Jairo é acusado de homicídio qualificado por meio cruel que impossibilitou a defesa da vítima e pelas três torturas praticadas contra criança. Monique, por sua vez, responde por homicídio por omissão qualificado por motivo torpe e recurso que impossibilitou a defesa da vítima.

ABANDONO EM MARÇO
O júri desta semana é o retorno de um adiamento. Em 23 de março, a defesa de Jairinho pediu adiamento por falta de acesso às provas e, após o indeferimento do pedido pela juíza Elizabeth Machado Louro, os advogados de defesa abandonaram o plenário.

PARTES
Na chegada ao Tribunal de Justiça, o pai da criança, Leniel Borel de Almeida Junior, que também atua como assistente da acusação, antecipou que a estratégia da família da vítima é mostrar a teia de influência utilizada por Jairinho para esconder evidências do assassinato do menino.
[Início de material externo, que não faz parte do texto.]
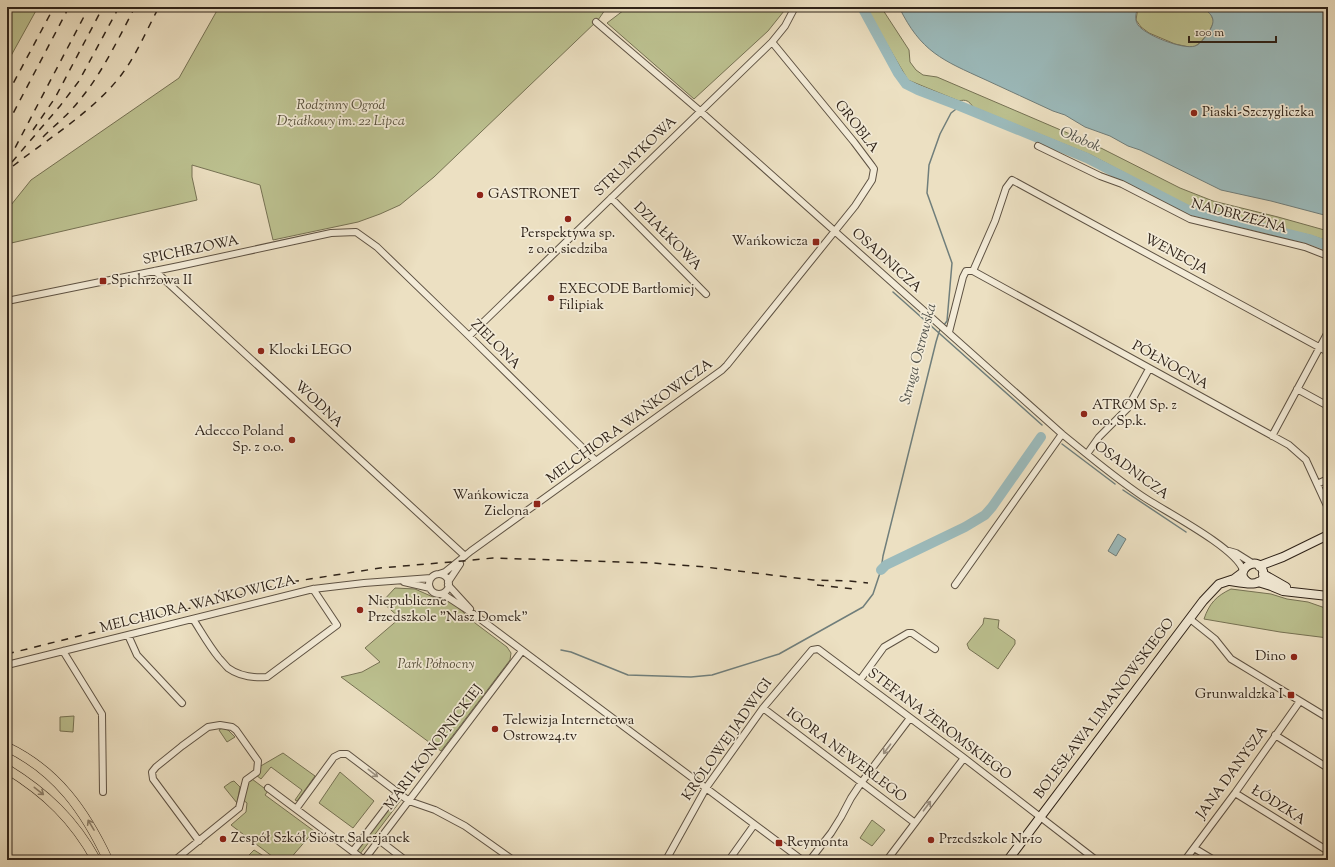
<svg xmlns="http://www.w3.org/2000/svg" width="1335" height="867" viewBox="0 0 1335 867" font-family="'Sorts Mill Goudy',serif">
  <style>
    .green { fill: #bcc190; stroke: #767254 }
    .water { fill: #9cbbbc; stroke: #707e7b }
    .lines { fill: none; stroke-linecap: round; stroke-linejoin: round }
    .stream { stroke: #707e7b; stroke-width: 1.5 }
    .river { stroke: #9cbbbc; stroke-width: 10 }
    .street-casing { stroke: #5e5243; stroke-width: 8 }
    .secondary-casing { stroke: #2f2319; stroke-width: 10 }
    .primary-casing { stroke: #2f2319; stroke-width: 10 }
    .street { stroke: #f3ebd7; stroke-width: 6 }
    .secondary { stroke: #f3ebd7; stroke-width: 8 }
    .primary { stroke: #ece0c2; stroke-width: 9 }
    .rail { stroke: #2f2319; stroke-width: 1.5; stroke-dasharray: 7 7; stroke-linecap: butt }
    .oneway { stroke: #9b9182 }
    .oneway2 { stroke: #8e826e }
    .poi-dot { fill: #8f2418; stroke: #f3ebd7; stroke-width: 1.5 }
    .labels { text-anchor: middle; dominant-baseline: central; stroke-width: 3.5; stroke-linejoin: round; paint-order: stroke }
    .park-label { font-size: 14px; font-style: italic; fill: #59523d; stroke: #f3ebd7 }
    .poi-label { font-size: 14px; fill: #2f2319; stroke: #f3ebd7; text-anchor: start }
    .street-label { font-size: 14px; fill: #2f2319; stroke: #f3ebd7 }
    .water-label { font-size: 15px; font-style: italic; fill: #50514a; stroke: #f3ebd7 }
  </style>
  <rect width="100%" height="100%" fill="#ece0c2"/>
  <filter id="stains"><feTurbulence type="fractalNoise" baseFrequency=".005" numOctaves="4"/><feColorMatrix values="0 0 0 0 .2 0 0 0 0 .09 0 0 0 0 .02 0 0 0 .5 -.17"/></filter>
  <radialGradient id="worn" r=".72"><stop offset=".6" stop-color="#630" stop-opacity="0"/><stop offset="1" stop-color="#630" stop-opacity=".3"/></radialGradient>
  <!-- green -->
  <path class="green" d="M7 7H38L7 63Z
    M219 7H610L605 10 598 20 434 177 400 205 380 214 358 222 273 240 260 185 192 165V177L197 200 7 244V210L31 180 179 78Z
    M628 7H785L784 11 768 31 694 99 607 23Z
    M865 7H881L909 50 910 62 916 70 923 75 937 77 1091 143 1180 188 1213 201 1278 217 1328 231V241L1309 235 1237 219 1187 206 1091 155 1029 130 973 107C969 101 966 99 959 101L908 80Z
    M1138 7H1201L1210 12 1214 22 1210 30 1201 42 1194 47H1189L1175 44 1149 33 1141 27 1136 20Z
    M395 588 415 589 433 597 452 602 475 623 507 647 511 653 510 660 441 751 341 677 362 672 380 662 365 648 400 618 382 602Z
    M1231 589 1271 594 1287 599 1308 602 1328 609V638L1280 632 1204 619C1209 604 1216 596 1231 589Z
    M984 618 999 620 998 628 1015 640V644L998 669 969 649 967 644 983 624Z
    M74 716 73 732 60 731V717Z
    M222 728 228 730 235 737 227 742 219 730Z
    M283 753 315 776 297 801 295 800 302 790 271 767 261 779 256 775 259 767Z
    M340 772 374 801 353 828 319 803Z
    M252 779 268 791 265 795 314 831 289 860H277L231 825 246 812 247 803 243 800 247 784Z
    M234 781 240 787 237 803 224 787 231 782Z
    M398 797 401 800 360 854 356 851Z
    M872 820 885 830 872 846 860 838Z
    M254 850 270 860H244Z"/>
  <!-- water -->
  <path class="water" d="M899 7H1138C1136 13 1134 19 1138 25 1145 35 1183 50 1195 46 1199 45 1203 40 1206 36 1216 22 1216 16 1201 7H1328V216L1271 201 1221 190 1140 150 1128 146 1110 136 1085 127 1065 115 1053 111C1031 101 1008 90 986 80 942 60 921 52 899 7Z
    M1118 534 1126 539 1116 556 1108 551Z"/>
  <g class="lines">
    <!-- stream -->
    <path class="stream" d="M893 292 1042 425
      M944 325 947 321 952 263 927 193 929 165 940 134 951 113 960 106
      M1062 444 1115 484
      M1123 490 1186 532
      M561 650 571 652 628 675 691 677 712 675 779 654 863 607 873 594 881 570 883 556 936 342 939 332 941 328"/>
    <!-- river -->
    <path class="river" d="M862 7 898 73 906 84 918 90 960 106 1087 158 1186 209 1309 239 1328 246
      M881 570 886 565 965 527 985 515 992 507 1041 437"/>
    <!-- street casing -->
    <g class="street-casing">
      <path id="street" d="M596 22 700 111 1062 434C1088 455 1114 477 1142 496 1164 511 1235 547 1243 570
        M1038 146 1100 176 1122 184 1190 219 1305 247 1328 256
        M611 198 706 294
        M155 271 465 556
        M973 271 1289 445 1306 460 1328 508
        M7 301 179 266 331 233 356 232 377 247 469 336 596 461
        M949 332 963 277 966 271H973L995 221 1006 188 1012 180 1328 352
        M469 336 772 42 785 26 795 7
        M1297 389 1328 406
        M1272 436 1328 332
        M1087 454 1099 437 1127 409 1149 369
        M1317 484 1328 479
        M1229 551 1236 553 1252 563
        M439 574 445 572 471 551 722 370 727 365 855 206 872 180 874 169 872 166 854 142 772 42
        M429 584a10 10 0 1 1 20 0a10 10 0 1 1-20 0Z
        M404 582 430 588
        M448 582 460 564
        M448 585 470 609
        M955 585 1062 434
        M440 594 446 596 475 615 802 860
        M193 619C202 633 209 646 219 658 222 661 225 665 228 668 239 676 254 678 267 677L337 625 313 589
        M1190 619 1215 639 1231 659 1328 718
        M128 635 137 655 182 703
        M63 651 102 714 103 792
        M7 665 313 589 364 583 431 578
        M860 680 884 647 908 633H912L935 649
        M763 708 915 823
        M1275 735 1328 768
        M268 788 364 860
        M1235 793 1328 851
        M296 809 334 757 340 754H347L409 801 435 810 465 826 513 860
        M379 840 405 860
        M1194 848 1214 860
        M353 851 398 792
        M175 860 239 808 246 780 257 772 258 761 236 730 232 727 220 725 208 727 182 746 156 767 152 772 153 779 199 841
        M364 860 522 651
        M666 860 706 788 763 708 812 650 818 649 964 758 1096 860
        M729 860 754 825
        M810 860 831 833 841 817 851 798 861 783 910 718
        M887 860 964 758
        M1185 860 1235 793 1300 701"/>
    </g>
    <!-- secondary casing -->
    <g class="secondary-casing">
      <path id="secondary" d="M1259 566 1283 557 1328 535
        M1263 574 1286 587
        M1230 581C1239 582 1268 590 1263 571 1258 553 1230 572 1249 583
        M1258 582 1271 586 1283 591 1328 596
        M1008 860 1203 601 1219 584 1234 579 1242 573"/>
    </g>
    <!-- primary casing -->
    <g class="primary-casing">
      <path id="primary" d="M7 747C57 771 85 811 108 860
        M7 769C46 793 74 820 96 860"/>
    </g>
    <!-- street -->
    <use href="#street" class="street"/>
    <!-- secondary -->
    <use href="#secondary" class="secondary"/>
    <!-- primary -->
    <use href="#primary" class="primary"/>
    <!-- rail -->
    <path class="rail" d="M7 95 54 7
      M7 125 69 7
      M33 130 55 98 103 7
      M43 137C55 125 68 115 78 102 102 74 118 39 135 7
      M7 159 15 148 89 7
      M12 162 60 106 79 81 119 7
      M13 166C49 138 94 111 122 74 137 54 147 29 159 7
      M817 585 853 589
      M7 654 215 602 271 587 297 581 380 568 462 561 493 558 653 563 705 567 813 580 849 581 868 583"/>
  </g>
  <!-- one-way arrows -->
  <defs><path id="oneway-shaft" d="M-6 0H5M1.5-3L5.5 0L1.5 3" fill="none" stroke-width="1.6" stroke-linecap="round" stroke-linejoin="round"/></defs>
  <g class="oneway">
    <use href="#oneway-shaft" transform="translate(887 749) rotate(127)"/>
    <use href="#oneway-shaft" transform="translate(373 773) rotate(38)"/>
    <use href="#oneway-shaft" transform="translate(927 806) rotate(-53)"/>
  </g>
  <g class="oneway2">
    <use href="#oneway-shaft" transform="translate(39 791) rotate(38)"/>
    <use href="#oneway-shaft" transform="translate(91 825) rotate(-121)"/>
  </g>
  <!-- markers -->
  <g class="poi-dot">
    <circle cx="1194" cy="113" r="4"/>
    <circle cx="480" cy="195" r="4"/>
    <circle cx="568" cy="219" r="4"/>
    <rect x="812" y="238" width="8" height="8" rx="2"/>
    <rect x="99" y="277" width="8" height="8" rx="2"/>
    <circle cx="551" cy="298" r="4"/>
    <circle cx="261" cy="351" r="4"/>
    <circle cx="1084" cy="414" r="4"/>
    <circle cx="292" cy="440" r="4"/>
    <rect x="533" y="500" width="8" height="8" rx="2"/>
    <circle cx="360" cy="610" r="4"/>
    <circle cx="1294" cy="657" r="4"/>
    <rect x="1287" y="691" width="8" height="8" rx="2"/>
    <circle cx="495" cy="729" r="4"/>
    <circle cx="223" cy="839" r="4"/>
    <circle cx="931" cy="840" r="4"/>
    <rect x="775" y="839" width="8" height="8" rx="2"/>
  </g>
  <g class="labels">
    <!-- park labels -->
    <g class="park-label">
      <text x="341" y="106">Rodzinny Ogród<tspan x="341" dy="16">Działkowy im. 22 Lipca</tspan></text>
      <text x="436" y="665">Park Północny</text>
    </g>
    <!-- poi labels -->
    <g class="poi-label">
      <text x="1202" y="113">Piaski-Szczygliczka</text>
      <text x="488" y="195">GASTRONET</text>
      <text x="568" y="234" text-anchor="middle">Perspektywa sp.<tspan x="568" dy="16">z o.o. siedziba</tspan></text>
      <text x="808" y="242" text-anchor="end">Wańkowicza</text>
      <text x="111" y="281">Spichrzowa II</text>
      <text x="559" y="290">EXECODE Bartłomiej<tspan x="559" dy="16">Filipiak</tspan></text>
      <text x="269" y="351">Klocki LEGO</text>
      <text x="1092" y="406">ATROM Sp. z<tspan x="1092" dy="16">o.o. Sp.k.</tspan></text>
      <text x="284" y="432" text-anchor="end">Adecco Poland<tspan x="284" dy="16">Sp. z o.o.</tspan></text>
      <text x="529" y="496" text-anchor="end">Wańkowicza<tspan x="529" dy="16">Zielona</tspan></text>
      <text x="368" y="602">Niepubliczne<tspan x="368" dy="16">Przedszkole "Nasz Domek"</tspan></text>
      <text x="1286" y="657" text-anchor="end">Dino</text>
      <text x="1283" y="695" text-anchor="end">Grunwaldzka I</text>
      <text x="503" y="721">Telewizja Internetowa<tspan x="503" dy="16">Ostrow24.tv</tspan></text>
      <text x="231" y="839">Zespół Szkół Sióstr Salezjanek</text>
      <text x="939" y="840">Przedszkole Nr 10</text>
      <text x="787" y="843">Reymonta</text>
    </g>
    <!-- street labels -->
    <g class="street-label">
      <text transform="translate(856 127) rotate(52)">GROBLA</text>
      <text transform="translate(636 157) rotate(-44)">STRUMYKOWA</text>
      <text transform="translate(1239 217) rotate(15)">NADBRZEŻNA</text>
      <text transform="translate(667 237) rotate(45)">DZIAŁKOWA</text>
      <text transform="translate(191 251) rotate(-12)">SPICHRZOWA</text>
      <text transform="translate(1176 255) rotate(28)">WENECJA</text>
      <text transform="translate(886 261) rotate(42)">OSADNICZA</text>
      <text transform="translate(495 345) rotate(45)">ZIELONA</text>
      <text transform="translate(1170 366) rotate(29)">PÓŁNOCNA</text>
      <text transform="translate(318 405) rotate(43)">WODNA</text>
      <text transform="translate(630 422) rotate(-36)">MELCHIORA WAŃKOWICZA</text>
      <text transform="translate(1131 471) rotate(36)">OSADNICZA</text>
      <text transform="translate(198 605) rotate(-14)">MELCHIORA WAŃKOWICZA</text>
      <text transform="translate(1105 709) rotate(-53)">BOLESŁAWA LIMANOWSKIEGO</text>
      <text transform="translate(939 725) rotate(37)">STEFANA ŻEROMSKIEGO</text>
      <text transform="translate(728 740) rotate(-55)">KRÓLOWEJ JADWIGI</text>
      <text transform="translate(434 748) rotate(-53)">MARII KONOPNICKIEJ</text>
      <text transform="translate(846 756) rotate(37)">IGORA NEWERLEGO</text>
      <text transform="translate(1233 773) rotate(-54)">JANA DANYSZA</text>
      <text transform="translate(1278 806) rotate(32)">ŁÓDZKA</text>
    </g>
    <!-- water labels -->
    <g class="water-label">
      <text transform="translate(1080 140) rotate(23)">Ołobok</text>
      <text transform="translate(919 354) rotate(-75)">Struga Ostrowska</text>
    </g>
  </g>
  <!-- margin -->
  <rect width="1335" height="867" fill="none" stroke="#ece0c2" stroke-width="24"/>
  <rect x="8" y="8" width="1319" height="851" fill="none" stroke="#2f2319" stroke-width="2"/>
  <rect x="12" y="12" width="1311" height="843" fill="none" stroke="#2f2319"/>
  <!-- scale -->
  <path d="M1189 36v6h87v-6" fill="none" stroke="#2f2319" stroke-width="2"/>
  <text x="1195" y="36" font-size="12" fill="#2f2319" stroke="#f3ebd7" stroke-width="3" paint-order="stroke">100 m</text>
  <rect width="100%" height="100%" filter="url(#stains)"/>
  <rect width="100%" height="100%" fill="url(#worn)"/>
</svg>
– Vamos mostrar quem são Jair e Monique, a rede que o Jair procurou para que o hospital não mandasse [o corpo] para o [Instituto Médico Legal] IML. Estou falando de um vereador com cinco mandatos, com um pai quatro vezes deputado estadual, ele ligou para o governador do estado do Rio naquele dia, para o presidente da Câmara dos Vereadores do Rio de Janeiro, ligou para delegados que foram presos – disse.

Leniel, atualmente vereador no Rio de Janeiro pelo PP, também criticou o fato de o então casal ter conseguido apagar dados de computador e telefone celular.

Também antes do começo do julgamento, o advogado de Jairinho, Rodrigo Faucz, reforçou a versão de que a causa da morte do menino foi um acidente.

– Tem um laudo, e o laudo não demonstra aquilo que a acusação em cinco anos tem espalhado pelas redes sociais, pela imprensa. Não é aquilo – declarou a jornalistas na entrada do julgamento.

O advogado reclamou ainda de que a defesa não teve acesso a todas as provas que fazem parte do julgamento.